I will be teaching Kristeva this semester. I am not a fan for lots of reasons, and relieved I can sandwich her in between intertextual derivations, and some more solid critical derivations of Mary Douglas’s work than the psychoanalytic spiral of Kristeva’s work.
I am also so relieved to be teaching. So glad to resume my wafer thin link to the university. So glad to have students to share ideas with. So relieved.
The university itself is as dismaying as it is horrifying. I had a wretched experience walking into the customer service experiment formerly known as a library.

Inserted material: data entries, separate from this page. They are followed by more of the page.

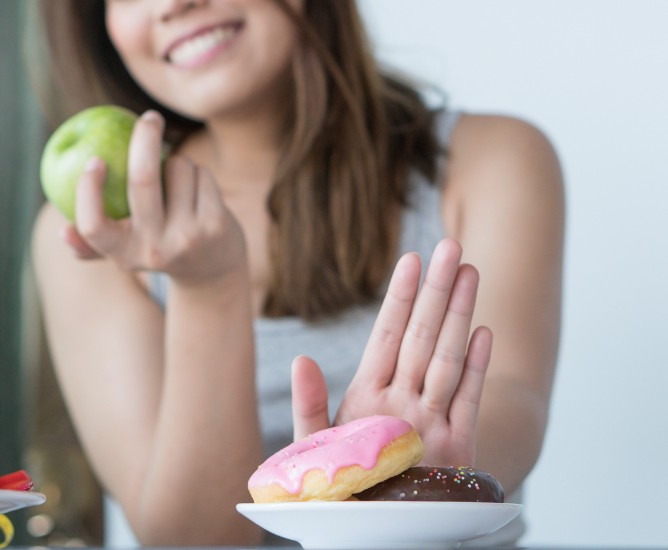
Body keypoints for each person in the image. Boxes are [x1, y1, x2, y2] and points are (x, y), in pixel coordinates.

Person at [31, 0, 564, 546]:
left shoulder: (493, 158)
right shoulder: (93, 234)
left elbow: (512, 400)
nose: (172, 4)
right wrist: (209, 289)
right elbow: (194, 542)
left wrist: (391, 465)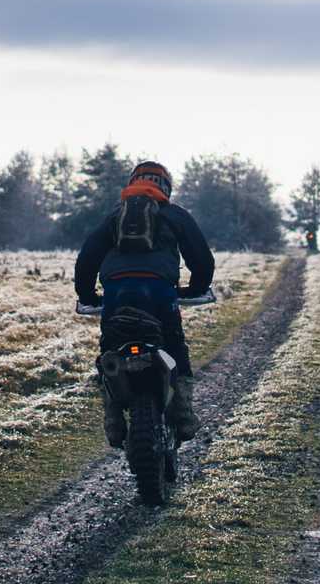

It was complete with upbeat branded youf projecting all their corporate retail skills at me and an ipad at the exit asking me to pick an emoji that reflected my customer service experience. I nearly cried. I nearly screamed. I just wanted books, and books to be held and handled by earnest quiet librarians, handing them to me; our eyes meeting over words mussed by mutual digits.
Instead I got on a bus and resumed my convivial correspondence with the wonderful subject librarian that allows students to read books on their phones, without ever having to lose themselves in a Dewey defined corridor, or put finger to page.
Today – post Durian – I read some idealistic protest sign on facebook, and felt compelled to tap a response. Instead I have memed it into the images below. I have been in higher education either as a student, a casual worker, or an academic for almost 3 decades. I still wrangle with a profound ambivalence: dismay, disgust, delight and hope.